Federal loans have very generous repayment options as opposed to private loans. Private loans very often do have co-signors. I've heard a lot of horror stories. You want to support your children, their educational endeavors, but co-signing probably shouldn't be your first, you know, mission in terms of helping your child to finance his or her education.

So borrowing smart would be the free money first. Certainly I've heard stories about individuals just accepting the loans rather than the grants, making an effort, taking the time to find some scholarships. Many students I've often found they just kind of they look at the award letter and say wahoo, I've gotten this much money and I'm going to accept it.

Again, consider accepting less loans than are offered. So if students realize the responsibility that's associated with the borrowing obligation, they may not be so quick to borrow all that's offered to them.

So to sort of summarize some of the things I just said is only borrow what you need. Federal loans first. Keep track of what you are borrowing. So we're going to talk a little bit about repayment but understanding - I know a school out in San Diego, they actually have a contest about guessing your financial loan balance.

And the financial aid administrator was rather horrified at the number of students who were so grossly wrong in what they were, you know, estimated to be their outstanding loan balance. And know what you owe before entering a repayment.

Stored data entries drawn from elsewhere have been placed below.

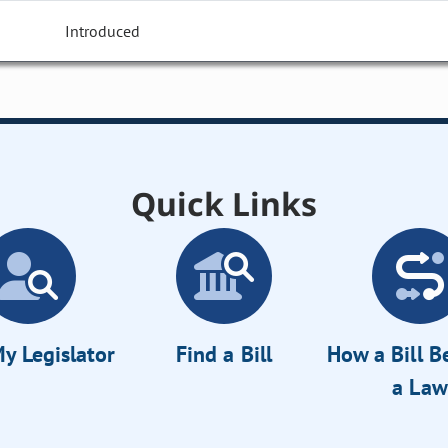
Introduced
Quick Links
y Legislator
Find a Bill
How a Bill 
a Law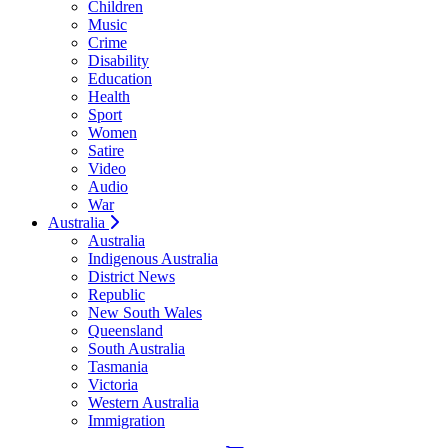
Children
Music
Crime
Disability
Education
Health
Sport
Women
Satire
Video
Audio
War
Australia
Australia
Indigenous Australia
District News
Republic
New South Wales
Queensland
South Australia
Tasmania
Victoria
Western Australia
Immigration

One of my favorite quotes is "think about repayment before time to repay". Many students just think about the income side that's going to help them to get into school. But they don't realize how it's going to impact their budget and what they're repayment obligation looks like.

And also pay interest while in school. We're not going to talk about subsidized or an unsubsidized but if you have interest due and it's not paid, it starts increasing your outstanding loan balance. And that tends to be a surprising moment for many students.

So the borrowing is an opportunity but it's associated with a repayment responsibility, as I mentioned about always knowing what you owe and the estimated monthly amount to repay. Just sort of as a rule of thumb for every $10,000 that you borrow, it's roughly $100 a month for a standard ten year repayment.

We're going to talk a little bit more about different repayment plans. But that's sort of a good rule of thumb for people to keep in mind when they're looking at repaying loans and how it's going to impact their budget.

Know who your loan servicer is and stay in touch with your loan servicer. I always hear from loan services that we could do so much for our borrowers if we could just find them or if we could talk to them. So knowing who your servicer is, not being afraid to reach out to your servicer and talk about your situation.

And also knowing the consequences of not repaying and the impact on future borrowing and other financial activities so we do get a lot of - we still get a lot of inquiries many years later of people looking to buy a house or whatever. And they're looking at their credit report and they're seeing the damage that was done earlier on when they ignored their student loan responsibilities.

But also it's not just all negative consequences. Certainly there can be good outcomes to borrowing. And certainly that should not be overlooked.

So as I mentioned about $100 a month for a $10,000 balance, well there is a repayment, a loan repayment estimator. It can be accessed through studentaid.gov. And borrowers can get the various repayment plans.

As I mentioned federal loans have a number of repayment plans. And so those plans, you can put your numbers or your numbers will be automatically downloaded. And you can see the various scenarios reflecting how much you would be repaying depending on whether you opted to go into something other than the standard repayment.